Why a high max_connections setting can be detrimental to performance


As a PostgreSQL Support Engineer, one common scenario we experience is a slow system on a reasonably powerful machine. In these cases, we often see that max_connections is set to 10,000 or more, sometimes even as high as 30,000. While we will advise that max_connections is too high and needs to be lowered, the usual response is, “Well, most of those connections are idle, so they shouldn’t affect performance.” This statement is not true, as an idle connection is not weightless. In this article, we’ll explore why a high idle connection count can be detrimental to database performance.

The Math

It is natural for a DBA or sysadmin (or an application developer) to configure PostgreSQL for the expected connection load. If, after discussion between teams on a project, the anticipated number of clients on an enterprise application would be 10,000, max_connections = 10000 would get coded into postgresql.conf However, it seems that often times these values are decided by the business and not necessarily by those who have more intimate knowledge of the hardware. For example, in many enterprise data centers, a database server might be provisioned with 128 CPU cores. With hyperthreading on, the machine can handle 256 processes. At EDB, we would typically expect a comfortable load on a core to be around 4 processes. If we put this in a formula, it should look something like this:

max_connections = #cores * 4

In the case of this large enterprise machine, 256 * 4 = 1024, so max_connections should be set to no higher than 1024. Even this value is highly contested in the community, where many experts believe that max_connections should not exceed a few hundred.

“But the connections are all idle!”

While it would be intuitive to think that it would be harmless to set max_connections = 30000 and promise that the vast majority of those connections to be idle, I would encourage proponents of the high max_connections setting to think more deeply about the implications of having so many connections. In particular, we must recall that PostgreSQL is a process-based application, which means that the underlying operating system needs to perform context switches to run queries and perform the underlying interfacing with hardware. On particularly busy systems with high CPU counts there’s risk of being affected by cache line contention, which I previously wrote about

Even if the operating system could handily manage thousands of processes simultaneously, Postgres’ supervisor process (i.e., postmaster) needs to keep tabs on each process/backend it has forked because of an incoming connection. This management done by postmaster is can become expensive, as non-idle queries require postmaster to get a snapshot of what’s visible/invisible, committed/uncommitted (aka, Transaction Isolation), and that requires scanning a list of processes and their snapshot information. The larger the process list, the longer it will take to GetSnapshotData()

A Simple Example

To illustrate this point, I put together a very rudimentary test to basically do the following:

  • open a connection
  • run SELECT 1
  • keep the connection open until the program ends

While running this simple program to keep thousands of idle connections open, I ran pgbench on the side and gathered the tps output (with flags --client=10 --transactions=5000`). The results of this test are below:

connection graph

Granted, this was an older maching (128GB RAM on a 32-CPU VM with spindle disks on CentOS 7), but I think it still has the capability of illustrating the effect of increasing the number of idle connections. As we can see, when the number of idle connections increases, the throughput decreases. I ran two tests and their results are fairly similar. The spikes towards the end may have to do with caching or some other background activity. I purposely kept autovacuum = on for the two tests because a real system will likely have autovacuum on. For a third test, I turned off autovacuum, and while the performance was marginally better (because the active processes are no longer competing with autovacuum for I/O resources), we still see that scaling up idle connections will negatively affect performance.

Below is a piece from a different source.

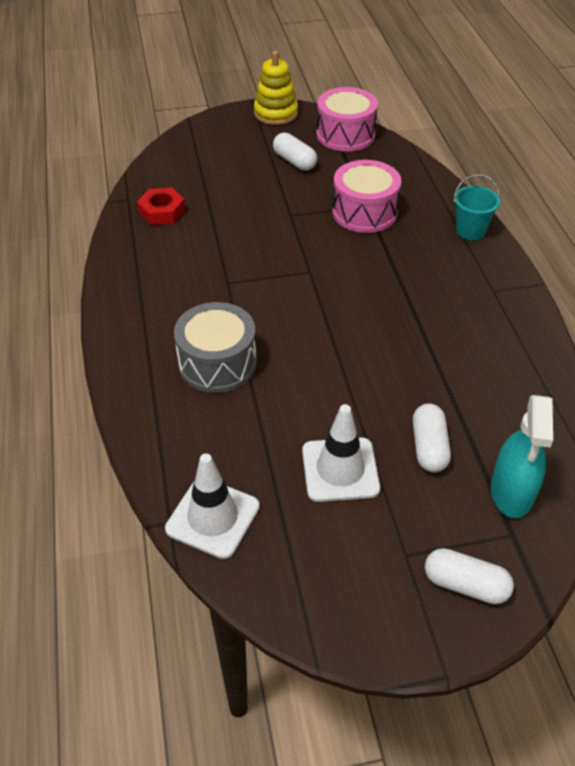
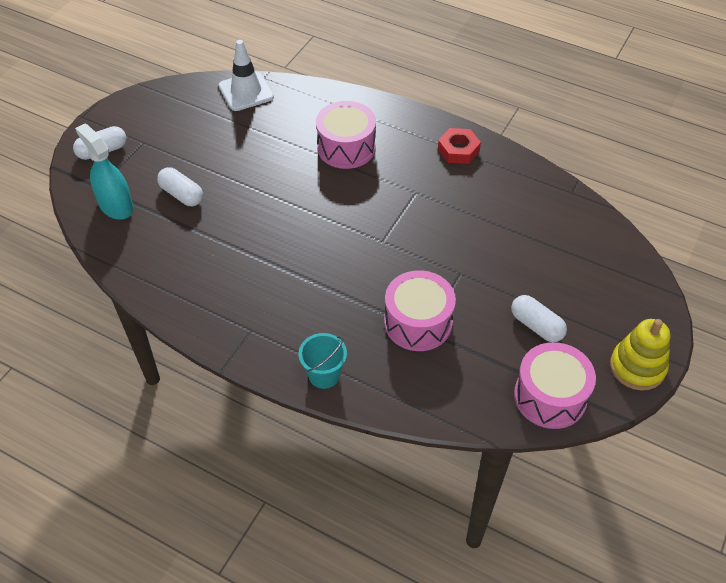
camera: 130 degrees right, 5 degrees up
red nut [137,188,185,225] -> red nut moved to [438,128,481,164]
grey drum [174,302,257,393] -> pink drum [316,101,376,169]
white capsule [273,133,317,171] -> white capsule turned 45 degrees clockwise [511,295,567,342]
white traffic cone [302,404,380,502] -> none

How to Achieve High Throughput

If max_connections cannot be set to more than a few hundred, how do we achieve high throughput on a very busy enterprise-grade application? One of the simplest ways to address this is by using a connection pooler like pgbouncer, which will allow the thousands of application connections to share a relatively small pool of database sessions. One of the advantages of doing this is that because max_connections can be kept low, administrators can be more generous with work_mem, as each of the fewer processes can get a larger share of the memory pool. Other ways of addressing heavy client application traffic include leveraging a mix of replication with HAProxy to achieve read scaling.


We’ve briefly explored how connection scaling negatively affects database performance. Andres Freund has written a more comprehensive article on this very topic, and more analysis and insights can be found in his post. From both his tests and mine, it is very clear that when it comes to max_connections, the reality is often the case that less is more, and additional software and tools should be employed to achieve better throughput.